Horizontal pellets of snow fired across my field vision looking like tracking lines on an old VHS as I stared desperately into the featureless black night. It was 2.30am and for the first time I was starting the lead of an assault on Les Droites, negotiating an awkward path through the glacier and bergschrunds guarding the start of our route. Last nights smattering of snow thinly covered crevasses and the bare glacial ice made putting a skin track in a real challenge in itself. Dipping our head torches we we able to squint through the blizzard to locate the start of the Couzy spur, attached our crampons and marched the rest of the way over, heads bowed against the howling wind.

We had met at the guides office the day before, each with the free time and energy for an adventure. This was integral to our route choice and approach. There are endless superb routes around the Massif, yet when the world and his wife have done them, the topo’s are plastered online, and play by play videos can be watched for beta, the sense of adventure can get lost. Some times you want all the information, other times you don’t. Stepping into the realms of the known unknown is rooted deep in climbing history, and I can’t recommend it enough. The route description for the Couzy Spur was as follows,

Exits on the west summit. Climb on the first third of the couloir, then bear left to the crest of the summit itself(70/75deg, sections of sustained mixed climbing, 5b)1100m.

No detailed recent ascents online or in the guides office. No ascents by friends or topos. Only mentions were amongst variations on the face. Exactly what we we were looking for.
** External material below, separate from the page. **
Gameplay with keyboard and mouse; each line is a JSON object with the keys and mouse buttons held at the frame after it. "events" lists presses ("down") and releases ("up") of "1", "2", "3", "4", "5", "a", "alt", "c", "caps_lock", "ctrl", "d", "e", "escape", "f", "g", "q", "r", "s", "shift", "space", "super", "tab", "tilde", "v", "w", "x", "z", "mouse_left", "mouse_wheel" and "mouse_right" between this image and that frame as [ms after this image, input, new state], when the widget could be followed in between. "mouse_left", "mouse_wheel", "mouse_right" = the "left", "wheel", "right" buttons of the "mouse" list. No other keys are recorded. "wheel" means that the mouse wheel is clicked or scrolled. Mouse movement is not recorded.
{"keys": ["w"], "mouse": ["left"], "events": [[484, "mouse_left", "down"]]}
With a marginal forecast it was a testing proposal, 50-70kmph Northerly winds -15 deg at 3200m and 5-10cm of new snow- this was going to be the real challenge.
Ascent.

The forecast was typically right when we were wishing it to be wrong, and as Mike swam over the two bergchrunds he was welcomed by what would be our 4th member of the team. Sergeant Spin Drift: a most unwelcome and demoralising addition, who decided he’d join us for the whole day.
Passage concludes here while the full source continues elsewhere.